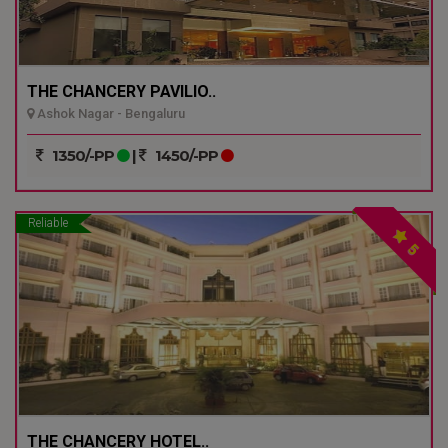
THE CHANCERY PAVILIO..
Ashok Nagar - Bengaluru
1350/-PP
|
1450/-PP
Reliable
5
THE CHANCERY HOTEL..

PROBLEM TO WORK ON: Word for word, repeat the lines of data above, omitting every picture.

EXPECTED ANSWER:
THE CHANCERY PAVILIO..
Ashok Nagar - Bengaluru
1350/-PP
|
1450/-PP
Reliable
5
THE CHANCERY HOTEL..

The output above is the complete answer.